What the exercise asks:
Transcribe everything in the records exactly. Skip the images.

Records to process:
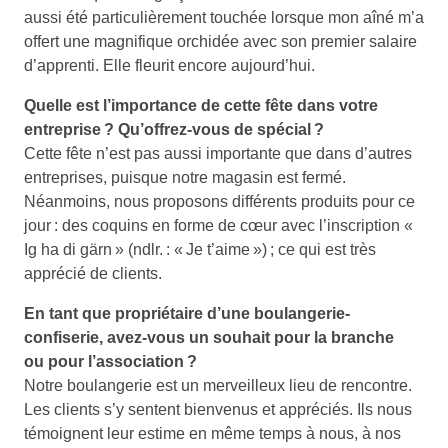
aussi été particulièrement touchée lorsque mon aîné m’a
offert une magnifique orchidée avec son premier salaire
d’apprenti. Elle fleurit encore aujourd’hui.
Quelle est l’importance de cette fête dans votre
entreprise ? Qu’offrez-vous de spécial ?
Cette fête n’est pas aussi importante que dans d’autres
entreprises, puisque notre magasin est fermé.
Néanmoins, nous proposons différents produits pour ce
jour : des coquins en forme de cœur avec l’inscription «
Ig ha di gärn » (ndlr. : « Je t’aime ») ; ce qui est très
apprécié de clients.
En tant que propriétaire d’une boulangerie-
confiserie, avez-vous un souhait pour la branche
ou pour l’association ?
Notre boulangerie est un merveilleux lieu de rencontre.
Les clients s’y sentent bienvenus et appréciés. Ils nous
témoignent leur estime en même temps à nous, à nos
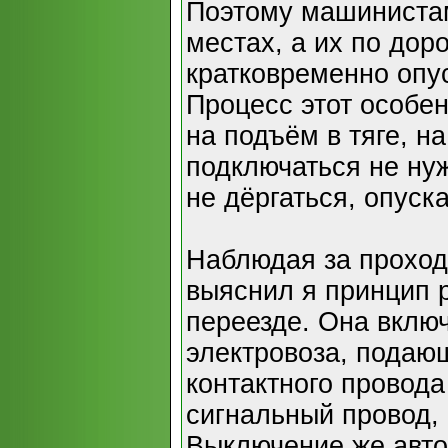
Поэтому машинистам
местах, а их по дор
кратковременно опу
Процесс этот особе
на подъём в тяге, на
подключаться не ну
не дёргаться, опуск
Наблюдая за проход
выяснил я принцип 
переезде. Она вклю
электровоза, подаю
контактного провод
сигнальный провод,
Выключение же авто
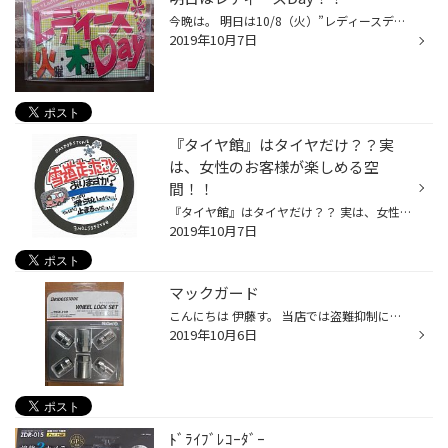
今晩は。 明日は10/8（火）”レディースデイ”！！ 女性の方にオイル交換がお得な火曜日です♪ さ・ら・に 女性のお客様限定！！ 商品ご購入で粗品をプレゼント！！ ※男性のお客様も女性同伴ならOKです♪ タグ：熊谷 行田 鴻巣 タイヤ オイル バッテリーなど
2019年10月7日
『タイヤ館』はタイヤだけ？？実
は、女性のお客様が楽しめる空
間！！
『タイヤ館』はタイヤだけ？？ 実は、女性のお客様が楽しめる空間！！ 当店の日記をご覧いただきありがとうございます。 突然ですが、みなさんは「タイヤ館」と聞いてどんなイメージをお持ちですか？ タイヤ館って名前だからタイヤしか扱ってない？？ 車のお店は男性ばっかりで女性...
2019年10月7日
マックガード
こんにちは 伊藤す。 当店では盗難抑制に威力を発揮する 「マックガード」を取り扱っております。 普通の「ロックナット」に比べ 防犯率が飛躍的に向上します！！ 愛車の大切なタイヤとホイールをドロボーから守りましょう！！
2019年10月6日
ﾄﾞﾗｲﾌﾞﾚｺｰﾀﾞｰ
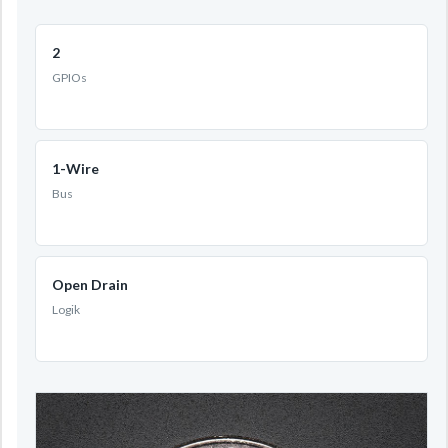
2
GPIOs
1-Wire
Bus
Open Drain
Logik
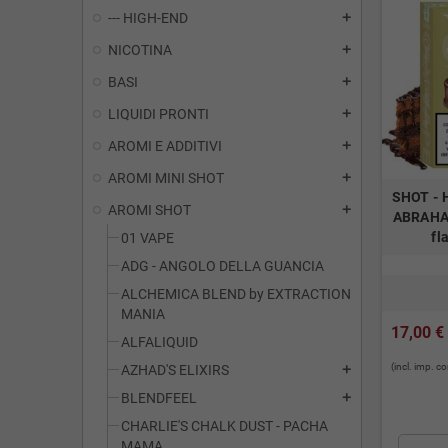
--- HIGH-END
add
NICOTINA
add
BASI
add
LIQUIDI PRONTI
add
AROMI E ADDITIVI
add
AROMI MINI SHOT
add
SHOT - H
AROMI SHOT
add
ABRAHAM
fl
01 VAPE
ADG - ANGOLO DELLA GUANCIA
ALCHEMICA BLEND by EXTRACTION
MANIA
17,00 €
ALFALIQUID
(incl. imp. 
AZHAD'S ELIXIRS
add
BLENDFEEL
add
CHARLIE'S CHALK DUST - PACHA
MAMA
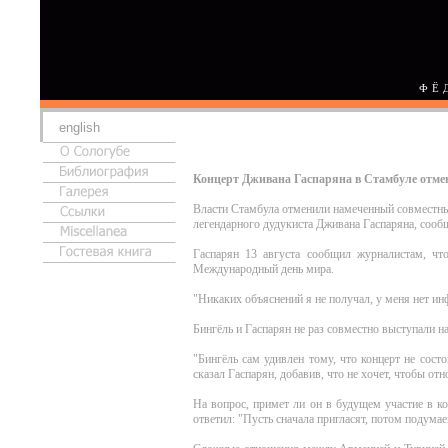
ФЁ
english
Концерт Дживана Гаспаряна в Стамбуле отмен
Власти Стамбула отменили намеченный совместны
легендарного дудукиста Дживана Гаспаряна, сообщ
Гаспарян 13 августа сообщил журналистам, что
Международный день мира.
"Никаких объяснений я не получал, у меня нет инф
Бингёль и Гаспарян не раз совместно выступали н
"Бингёль сам удивлен тому, что концерт не сос
сказал Гаспарян, добавив, что не хочет, чтобы о
На вопрос, примет ли он в будущем участие в к
ответил: "Пусть сначала пригласят, потом подумае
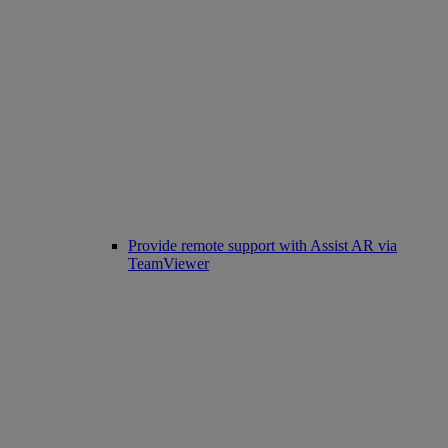
Provide remote support with Assist AR via
TeamViewer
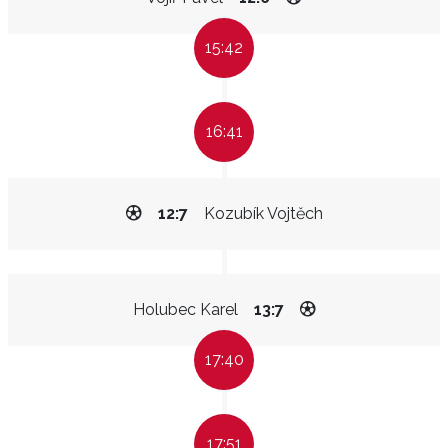
15:42
16:41
12:7
Kozubík Vojtěch
Holubec Karel
13:7
17:40
17:51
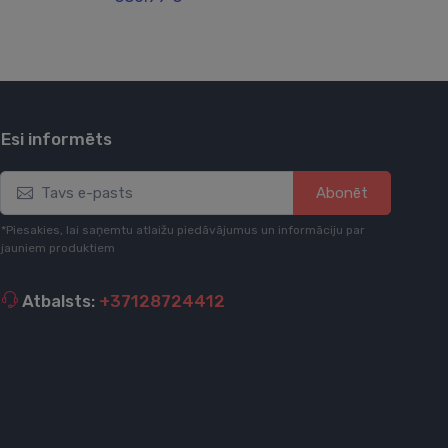
Esi informēts
Abonēt
*Piesakies, lai saņemtu atlaižu piedāvājumus un informāciju par
jauniem produktiem
Atbalsts:
+37128724412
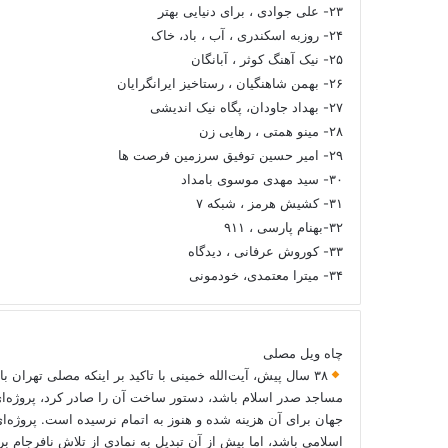
۲۳- علی جوادی ، برای دنیایی بهتر
۲۴- روزبه اسکندری ، آب ، باد، خاک
۲۵- نیک آهنگ کوثر ، آبانگان
۲۶- بهمن شاهنگیان ، رستاخیز ایرانگرایان
۲۷- بهداد جاودان، پگاه نیک اندیشی
۲۸- مینو همتی ، رهایی زن
۲۹- امیر حسین توفیق سرزمین فرصت ها
۳۰- سید مهدی موسوی بامداد
۳۱- کشیش هرمز ، شبکه ۷
۳۲-بهنام پارسی ، ۹۱۱
۳۳- کوروش عرفانی ، دیدگاه
۳۴- میترا معتمدی، خودمونی
چاه ویل مصلی
۳۸ سال پیش، آیت‌الله خمینی با تاکید بر اینکه مصلی تهران با
مساجد صدر اسلام باشد، دستور ساخت آن را صادر کرد، پروژه‌ا
جهان برای آن هزینه شده و هنوز به اتمام نرسیده است. پروژه‌ای
اسلامی باشد، اما بیش از آن تبدیل به نمادی از تلاش نافرجام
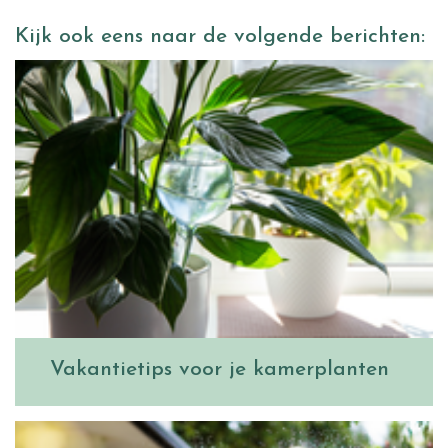
Kijk ook eens naar de volgende berichten:
Vakantietips voor je kamerplanten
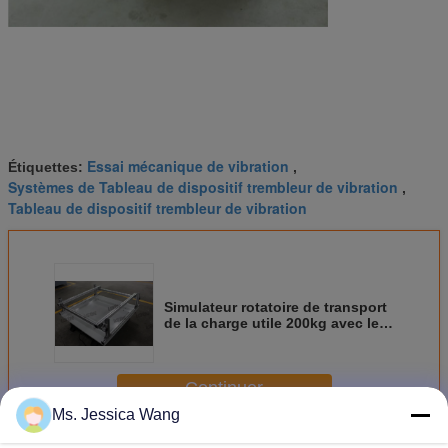
Essai mécanique de vibration
Étiquettes:
,
Systèmes de Tableau de dispositif trembleur de vibration
,
Tableau de dispositif trembleur de vibration
Simulateur rotatoire de transport
de la charge utile 200kg avec le
déplacement fixe 25.4mm
Continuer
Ms. Jessica Wang
Tableau mécanique de dispositif trembleur
Plus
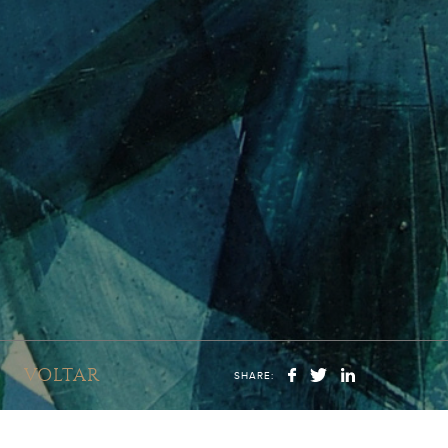
VOLTAR
SHARE:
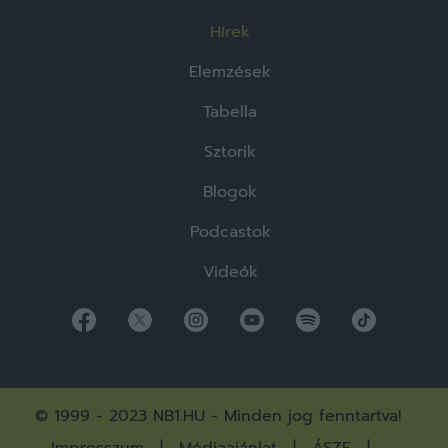
Hírek
Elemzések
Tabella
Sztorik
Blogok
Podcastok
Videók
© 1999 - 2023 NB1.HU - Minden jog fenntartva!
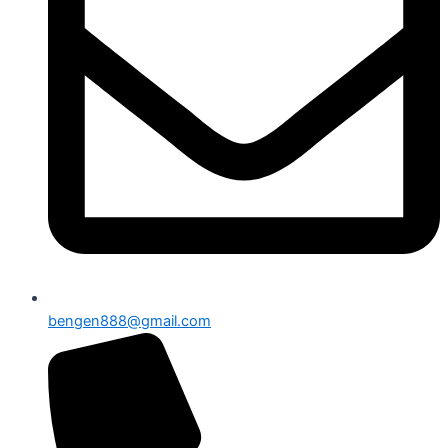
bengen888@gmail.com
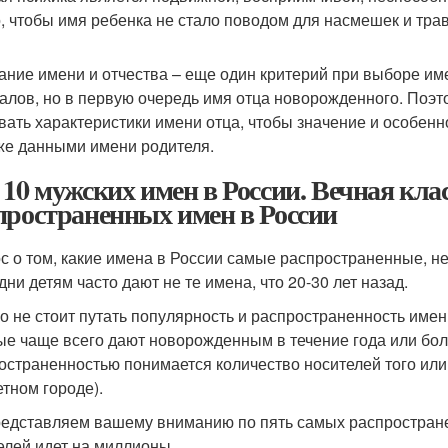
, чтобы имя ребенка не стало поводом для насмешек и трав
ание имени и отчества – еще один критерий при выборе им
алов, но в первую очередь имя отца новорожденного. Поэто
вать характеристики имени отца, чтобы значение и особенн
же данными имени родителя.
 10 мужских имен в России. Вечная кла
пространенных имен в России
с о том, какие имена в России самые распространенные, не т
дни детям часто дают не те имена, что 20-30 лет назад.
о не стоит путать популярность и распространенность име
ые чаще всего дают новорожденным в течение года или боле
остраненностью понимается количество носителей того или
етном городе).
едставляем вашему вниманию по пять самых распространен
елей идет на миллионы.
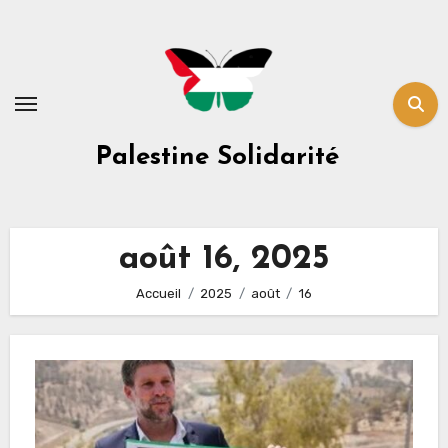
Skip
to
content
Palestine Solidarité
août 16, 2025
Accueil
2025
août
16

Exercise solution:
aussi été particulièrement touchée lorsque mon aîné m’a
offert une magnifique orchidée avec son premier salaire
d’apprenti. Elle fleurit encore aujourd’hui.
Quelle est l’importance de cette fête dans votre
entreprise ? Qu’offrez-vous de spécial ?
Cette fête n’est pas aussi importante que dans d’autres
entreprises, puisque notre magasin est fermé.
Néanmoins, nous proposons différents produits pour ce
jour : des coquins en forme de cœur avec l’inscription «
Ig ha di gärn » (ndlr. : « Je t’aime ») ; ce qui est très
apprécié de clients.
En tant que propriétaire d’une boulangerie-
confiserie, avez-vous un souhait pour la branche
ou pour l’association ?
Notre boulangerie est un merveilleux lieu de rencontre.
Les clients s’y sentent bienvenus et appréciés. Ils nous
témoignent leur estime en même temps à nous, à nos
Поэтому машинистам
местах, а их по дор
кратковременно опу
Процесс этот особе
на подъём в тяге, на
подключаться не ну
не дёргаться, опуск
Наблюдая за проход
выяснил я принцип 
переезде. Она вклю
электровоза, подаю
контактного провод
сигнальный провод,
Выключение же авто
今晩は。 明日は10/8（火）”レディースデイ”！！ 女性の方にオイル交換がお得な火曜日です♪ さ・ら・に 女性のお客様限定！！ 商品ご購入で粗品をプレゼント！！ ※男性のお客様も女性同伴ならOKです♪ タグ：熊谷 行田 鴻巣 タイヤ オイル バッテリーなど
2019年10月7日
『タイヤ館』はタイヤだけ？？実
は、女性のお客様が楽しめる空
間！！
『タイヤ館』はタイヤだけ？？ 実は、女性のお客様が楽しめる空間！！ 当店の日記をご覧いただきありがとうございます。 突然ですが、みなさんは「タイヤ館」と聞いてどんなイメージをお持ちですか？ タイヤ館って名前だからタイヤしか扱ってない？？ 車のお店は男性ばっかりで女性...
2019年10月7日
マックガード
こんにちは 伊藤す。 当店では盗難抑制に威力を発揮する 「マックガード」を取り扱っております。 普通の「ロックナット」に比べ 防犯率が飛躍的に向上します！！ 愛車の大切なタイヤとホイールをドロボーから守りましょう！！
2019年10月6日
ﾄﾞﾗｲﾌﾞﾚｺｰﾀﾞｰ
2
GPIOs
1-Wire
Bus
Open Drain
Logik
--- HIGH-END
add
NICOTINA
add
BASI
add
LIQUIDI PRONTI
add
AROMI E ADDITIVI
add
AROMI MINI SHOT
add
SHOT - H
AROMI SHOT
add
ABRAHAM
fl
01 VAPE
ADG - ANGOLO DELLA GUANCIA
ALCHEMICA BLEND by EXTRACTION
MANIA
17,00 €
ALFALIQUID
(incl. imp. 
AZHAD'S ELIXIRS
add
BLENDFEEL
add
CHARLIE'S CHALK DUST - PACHA
MAMA
ФЁ
english
Концерт Дживана Гаспаряна в Стамбуле отмен
Власти Стамбула отменили намеченный совместны
легендарного дудукиста Дживана Гаспаряна, сообщ
Гаспарян 13 августа сообщил журналистам, что
Международный день мира.
"Никаких объяснений я не получал, у меня нет инф
Бингёль и Гаспарян не раз совместно выступали н
"Бингёль сам удивлен тому, что концерт не сос
сказал Гаспарян, добавив, что не хочет, чтобы о
На вопрос, примет ли он в будущем участие в к
ответил: "Пусть сначала пригласят, потом подумае
Provide remote support with Assist AR via
TeamViewer
15:42
16:41
12:7
Kozubík Vojtěch
Holubec Karel
13:7
17:40
17:51
Esi informēts
Abonēt
*Piesakies, lai saņemtu atlaižu piedāvājumus un informāciju par
jauniem produktiem
Atbalsts:
+37128724412
۲۳- علی جوادی ، برای دنیایی بهتر
۲۴- روزبه اسکندری ، آب ، باد، خاک
۲۵- نیک آهنگ کوثر ، آبانگان
۲۶- بهمن شاهنگیان ، رستاخیز ایرانگرایان
۲۷- بهداد جاودان، پگاه نیک اندیشی
۲۸- مینو همتی ، رهایی زن
۲۹- امیر حسین توفیق سرزمین فرصت ها
۳۰- سید مهدی موسوی بامداد
۳۱- کشیش هرمز ، شبکه ۷
۳۲-بهنام پارسی ، ۹۱۱
۳۳- کوروش عرفانی ، دیدگاه
۳۴- میترا معتمدی، خودمونی
چاه ویل مصلی
۳۸ سال پیش، آیت‌الله خمینی با تاکید بر اینکه مصلی تهران با
مساجد صدر اسلام باشد، دستور ساخت آن را صادر کرد، پروژه‌ا
جهان برای آن هزینه شده و هنوز به اتمام نرسیده است. پروژه‌ای
اسلامی باشد، اما بیش از آن تبدیل به نمادی از تلاش نافرجام
Kijk ook eens naar de volgende berichten:
Vakantietips voor je kamerplanten
Essai mécanique de vibration
Étiquettes:
,
Systèmes de Tableau de dispositif trembleur de vibration
,
Tableau de dispositif trembleur de vibration
Simulateur rotatoire de transport
de la charge utile 200kg avec le
déplacement fixe 25.4mm
Continuer
Ms. Jessica Wang
Tableau mécanique de dispositif trembleur
Plus
VOLTAR
SHARE:
Hírek
Elemzések
Tabella
Sztorik
Blogok
Podcastok
Videók
© 1999 - 2023 NB1.HU - Minden jog fenntartva!
bengen888@gmail.com
, чтобы имя ребенка не стало поводом для насмешек и трав
ание имени и отчества – еще один критерий при выборе им
алов, но в первую очередь имя отца новорожденного. Поэто
вать характеристики имени отца, чтобы значение и особенн
же данными имени родителя.
 10 мужских имен в России. Вечная кла
пространенных имен в России
с о том, какие имена в России самые распространенные, не т
дни детям часто дают не те имена, что 20-30 лет назад.
о не стоит путать популярность и распространенность име
ые чаще всего дают новорожденным в течение года или боле
остраненностью понимается количество носителей того или
етном городе).
едставляем вашему вниманию по пять самых распространен
елей идет на миллионы.
Skip
to
content
Palestine Solidarité
août 16, 2025
Accueil
2025
août
16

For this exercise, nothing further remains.